Much the most interesting aspect of Venturoli's booklet is the way in which he identified his audience, for he gave a snapshot of the intended readers of vernacular self-help books at the end of our period. The title page announced that bookkeeping of the sort described here was specifically intended for householders, legal guardians, and administrators of guilds or societies. In a dedication to a Bolognese nobleman, Venturoli made it clear that his book was also an invitation to social mobility, suggesting that some of the servant boys in his patron's household might find the book a stepping stone to better employment later in life. An address to the reader followed, offering a pastiche of commonplaces: No one should take offense at what they fail to find here. This book is merely a simple introduction, not meant to replace more advanced books. It is intended only for beginners, not for those who have already mastered the subject. Apparently, Venturoli did not want to seem to be offering his book to pre-professional students of bookkeeping. On the other hand, to this almost abject introduction Venturoli appended a list of his sources, which range widely and ambitiously. He listed a few standard authors on bookkeeping (Pacioli and Manzoni) and others on commercial and domestic economy, but he also claimed greater weight for his work by citing the laws and statutes of Italian cities, a collection of papal bulls, the Code of Justinian with its learned glosses, St. Thomas Aquinas, and holy writ. At least in the popular market, then, it was not unseemly advertising to claim that bookkeeping had its place in a long tradition of high culture.
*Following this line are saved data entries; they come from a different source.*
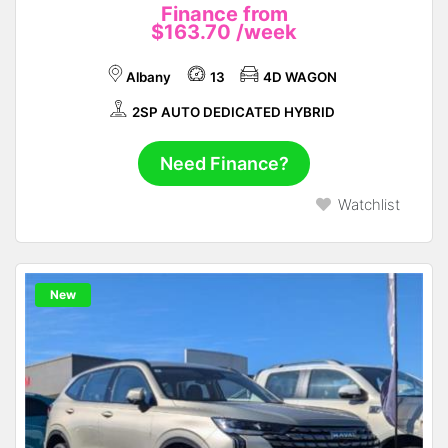
Finance from
$163.70
/week
Albany
13
4D WAGON
2SP AUTO DEDICATED HYBRID
Need Finance?
Watchlist
New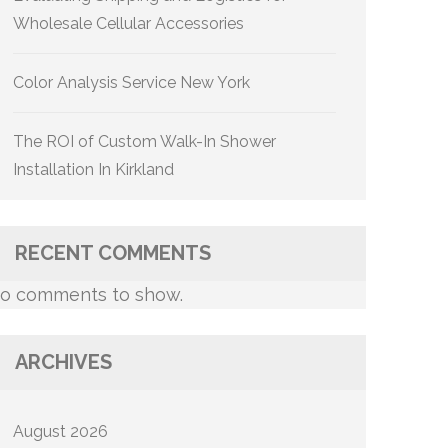
Wholesale Cellular Accessories
Color Analysis Service New York
The ROI of Custom Walk-In Shower
Installation In Kirkland
RECENT COMMENTS
o comments to show.
ARCHIVES
August 2026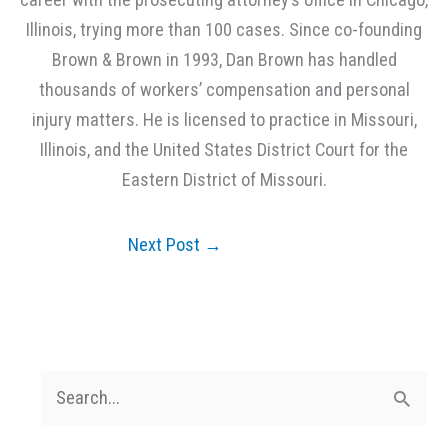
Illinois, trying more than 100 cases. Since co-founding
Brown & Brown in 1993, Dan Brown has handled
thousands of workers’ compensation and personal
injury matters. He is licensed to practice in Missouri,
Illinois, and the United States District Court for the
Eastern District of Missouri.
Next Post
→
S
e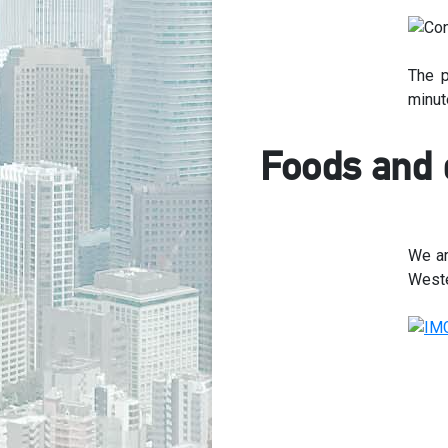
The p
minute
Foods and 
We ar
Weste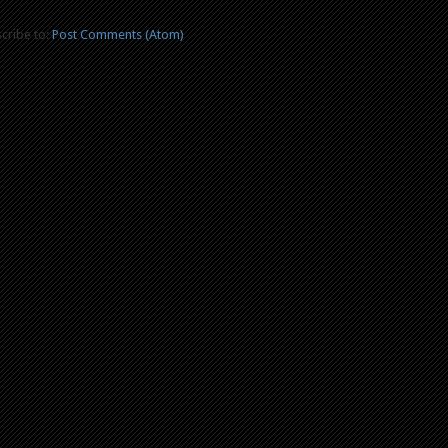
cribe to:
Post Comments (Atom)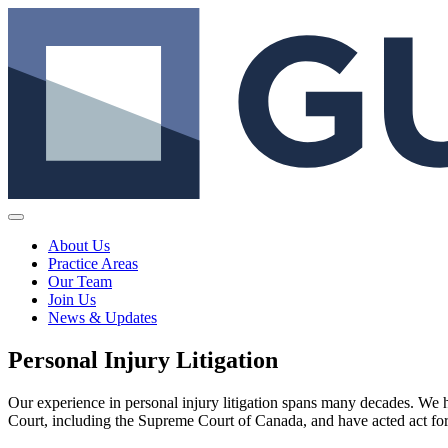
About Us
Practice Areas
Our Team
Join Us
News & Updates
Personal Injury Litigation
Our experience in personal injury litigation spans many decades. We h
Court, including the Supreme Court of Canada, and have acted act for b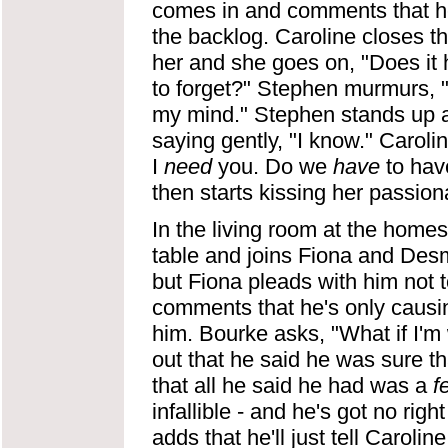
comes in and comments that he l
the backlog. Caroline closes th
her and she goes on, "Does it 
to forget?" Stephen murmurs, "S
my mind." Stephen stands up a
saying gently, "I know." Carolin
I
need
you. Do we
have
to hav
then starts kissing her passiona
In the living room at the home
table and joins Fiona and Desm
but Fiona pleads with him not to
comments that he's only causing
him. Bourke asks, "What if I'
out that he said he was sure t
that all he said he had was a
f
infallible - and he's got no righ
adds that he'll just tell Caroli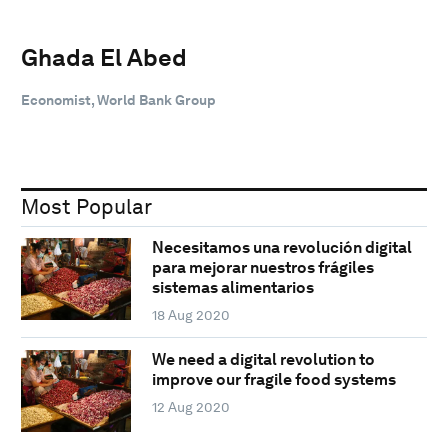
Ghada El Abed
Economist, World Bank Group
Most Popular
Necesitamos una revolución digital
para mejorar nuestros frágiles
sistemas alimentarios
18 Aug 2020
We need a digital revolution to
improve our fragile food systems
12 Aug 2020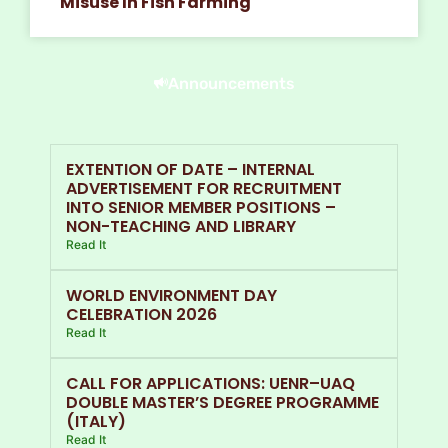
Misuse In Fish Farming
Announcements
EXTENTION OF DATE – INTERNAL
ADVERTISEMENT FOR RECRUITMENT
INTO SENIOR MEMBER POSITIONS –
NON-TEACHING AND LIBRARY
Read It
WORLD ENVIRONMENT DAY
CELEBRATION 2026
Read It
CALL FOR APPLICATIONS: UENR–UAQ
DOUBLE MASTER’S DEGREE PROGRAMME
(ITALY)
Read It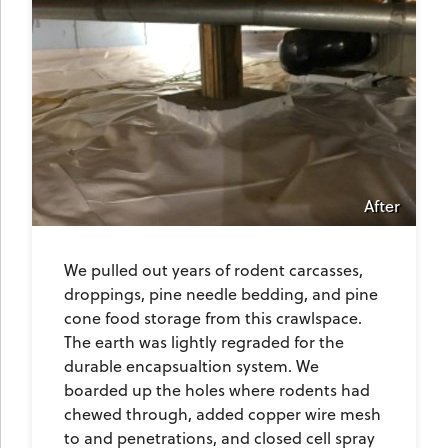
After
We pulled out years of rodent carcasses,
droppings, pine needle bedding, and pine
cone food storage from this crawlspace.
The earth was lightly regraded for the
durable encapsualtion system. We
boarded up the holes where rodents had
chewed through, added copper wire mesh
to and penetrations, and closed cell spray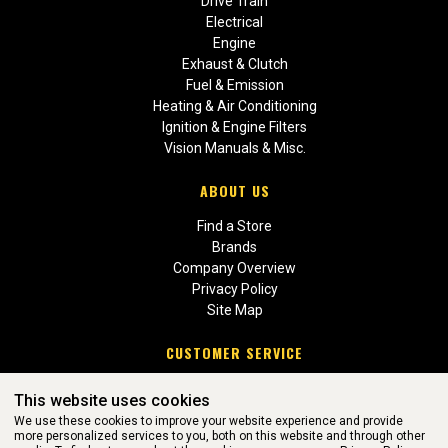
Drive Train
Electrical
Engine
Exhaust & Clutch
Fuel & Emission
Heating & Air Conditioning
Ignition & Engine Filters
Vision Manuals & Misc.
ABOUT US
Find a Store
Brands
Company Overview
Privacy Policy
Site Map
CUSTOMER SERVICE
Contact Us
This website uses cookies
Return Policies
We use these cookies to improve your website experience and provide
more personalized services to you, both on this website and through other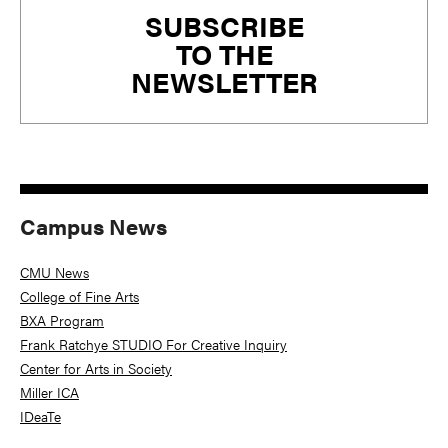
SUBSCRIBE
Sidebar
TO THE
NEWSLETTER
Campus News
CMU News
College of Fine Arts
BXA Program
Frank Ratchye STUDIO For Creative Inquiry
Center for Arts in Society
Miller ICA
IDeaTe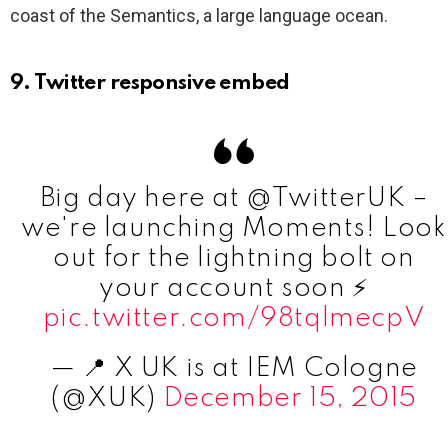
coast of the Semantics, a large language ocean.
9. Twitter responsive embed
Big day here at @TwitterUK –
we're launching Moments! Look
out for the lightning bolt on
your account soon ⚡️
pic.twitter.com/98tqlmecpV
— 📍 X UK is at IEM Cologne
(@XUK)
December 15, 2015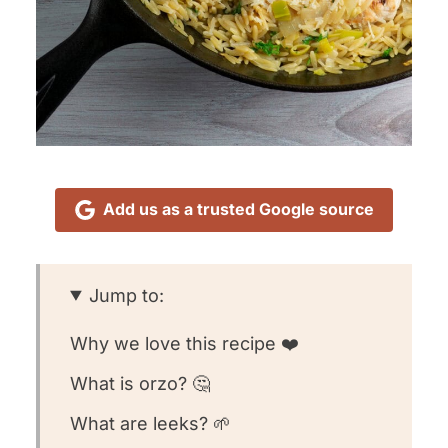
Add us as a trusted Google source
Jump to:
Why we love this recipe ❤️
What is orzo? 🤔
What are leeks? 🌱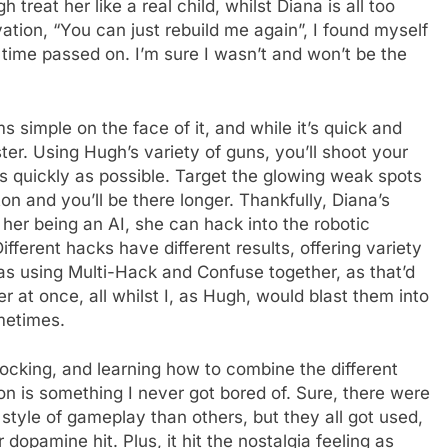
treat her like a real child, whilst Diana is all too
vation, “You can just rebuild me again”, I found myself
s time passed on. I’m sure I wasn’t and won’t be the
 simple on the face of it, and while it’s quick and
aster. Using Hugh’s variety of guns, you’ll shoot your
 quickly as possible. Target the glowing weak spots
ton and you’ll be there longer. Thankfully, Diana’s
 her being an AI, she can hack into the robotic
ferent hacks have different results, offering variety
as using Multi-Hack and Confuse together, as that’d
r at once, all whilst I, as Hugh, would blast them into
ometimes.
locking, and learning how to combine the different
 is something I never got bored of. Sure, there were
style of gameplay than others, but they all got used,
pamine hit. Plus, it hit the nostalgia feeling as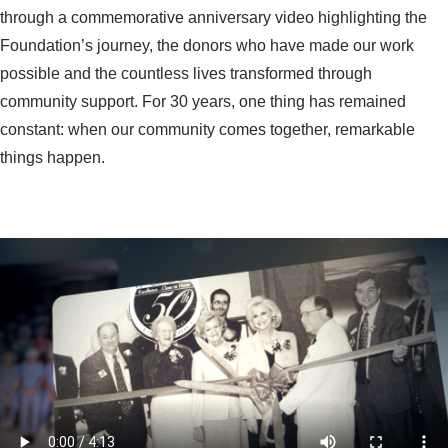
through a commemorative anniversary video highlighting the
Foundation’s journey, the donors who have made our work
possible and the countless lives transformed through
community support. For 30 years, one thing has remained
constant: when our community comes together, remarkable
things happen.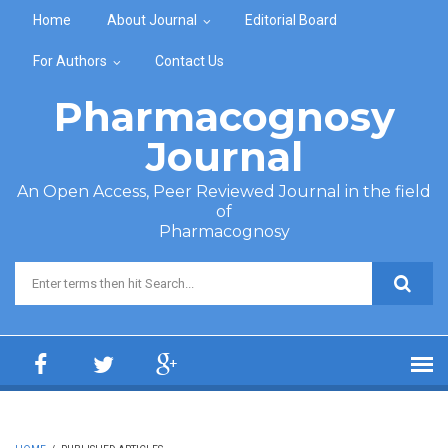
Skip to main content
Home
About Journal
Editorial Board
For Authors
Contact Us
Pharmacognosy
Journal
An Open Access, Peer Reviewed Journal in the field
of
Pharmacognosy
Search form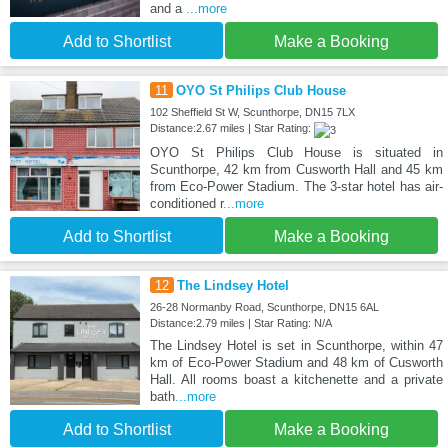
and a
...more
Add to Shortlist
Make a Booking
11
OYO St Philips Club House
102 Sheffield St W, Scunthorpe, DN15 7LX
Distance:2.67 miles | Star Rating:
OYO St Philips Club House is situated in
Scunthorpe, 42 km from Cusworth Hall and 45 km
from Eco-Power Stadium. The 3-star hotel has air-
conditioned r
...more
Add to Shortlist
Make a Booking
12
The Lindsey Hotel
26-28 Normanby Road, Scunthorpe, DN15 6AL
Distance:2.79 miles | Star Rating: N/A
The Lindsey Hotel is set in Scunthorpe, within 47
km of Eco-Power Stadium and 48 km of Cusworth
Hall. All rooms boast a kitchenette and a private
bath
...more
Add to Shortlist
Make a Booking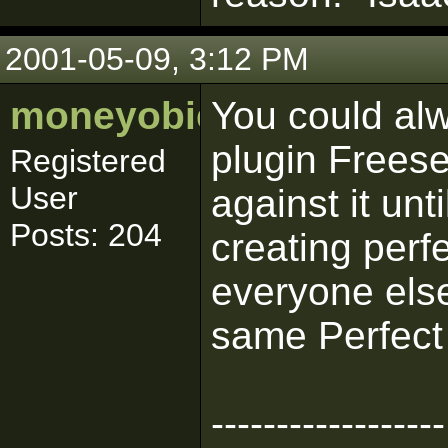
2001-05-09, 3:12 PM
moneyobie
You could alw
plugin Freese
Registered
User
against it unt
Posts: 204
creating perfe
everyone else
same Perfect 
------------------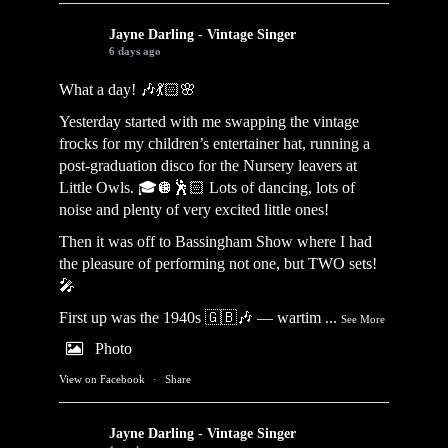
Jayne Darling - Vintage Singer
6 days ago
What a day! 🎶💃🏻🌸
Yesterday started with me swapping the vintage
frocks for my children’s entertainer hat, running a
post-graduation disco for the Nursery leavers at
Little Owls. 🎓🪩🕺🏻 Lots of dancing, lots of
noise and plenty of very excited little ones!
Then it was off to Bassingham Show where I had
the pleasure of performing not one, but TWO sets!
🎤
First up was the 1940s 🇬🇧🎶 — wartim
...
See More
Photo
View on Facebook
·
Share
Jayne Darling - Vintage Singer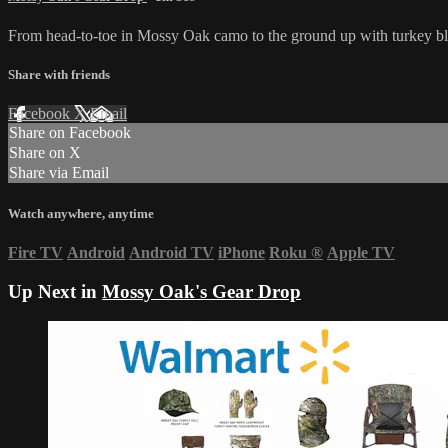
From head-to-toe in Mossy Oak camo to the ground up with turkey blind
Share with friends
Facebook
X
Email
Share on Facebook
Share on X
Share via Email
Watch anywhere, anytime
Fire TV
Android
Android TV
iPhone
Roku
®
Apple TV
Up Next in
Mossy Oak's Gear Drop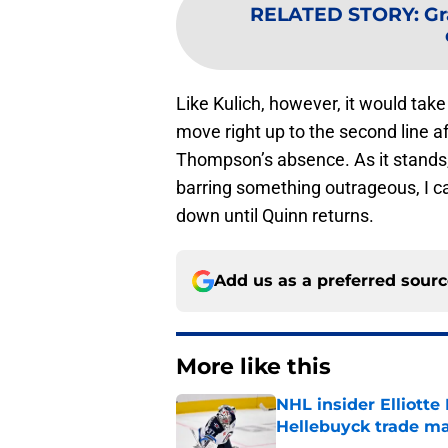
RELATED STORY
:
Gr
Like Kulich, however, it would tak
move right up to the second line a
Thompson’s absence. As it stands,
barring something outrageous, I ca
down until Quinn returns.
Add us as a preferred sour
More like this
NHL insider Elliotte
Hellebuyck trade m
Published by on Invalid Dat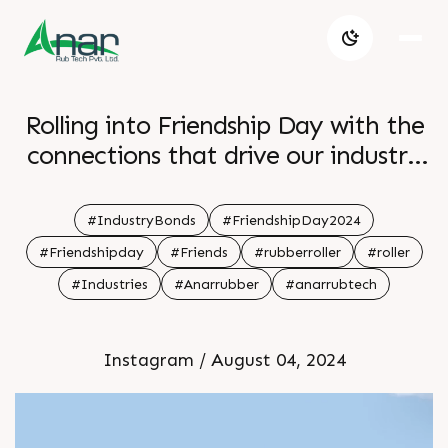
Rolling into Friendship Day with the
connections that drive our industry
forward
#IndustryBonds
#FriendshipDay2024
#Friendshipday
#Friends
#rubberroller
#roller
#Industries
#Anarrubber
#anarrubtech
Instagram / August 04, 2024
Manzoni's, Casanova's, and Venturoli's preoccupation with the formal qualities of the ledger reflected a general tendency throughout our period to see careful record keeping (and good, clear handwriting too) as part of honest commercial practice. Tagliente and others published manuals in several fields relating to record keeping -- reading, writing, and abaco. Manzoni went so far as to offer a reading and calligraphy manual as an elementary introduction to his books on accounting. (40) Readers of bookkeeping manuals were repeatedly warned to keep their records neatly and accurately and to avoid falling into the vice of "ill kept accounts" (scritture mal tenute) which would later have to be "re-ordered" (drizzate). These are moralistic terms. Indeed, scrupulous bookkeeping served to legitimate business as a vocation. The good record-keeper was not only a good businessman, he was also a virtuous Christian. This attitude persisted well into the eighteenth century. (41)
Bookkeeping usage was as important to merchants of the sixteenth century as classicizing grammar was to contemporary humanists. Venturoli made the analogy explicit, saying that "with this little work of mine [a student] will have the chance to improve himself, just as someone would who studies the Latin language making use of the rules in a grammar book." (42) One late edition, still published by Comin da Trino some forty years after the first, even included a substantial appendix of calligraphic specimens, which can only have been intended to suggest to the bookkeeper that he should cultivate good and careful script. (43) No surprise, then, that handwriting textbooks were published for the first time in just the years that saw the first bookkeeping manuals. And Giovanni Antonio Tagliente was on the spot.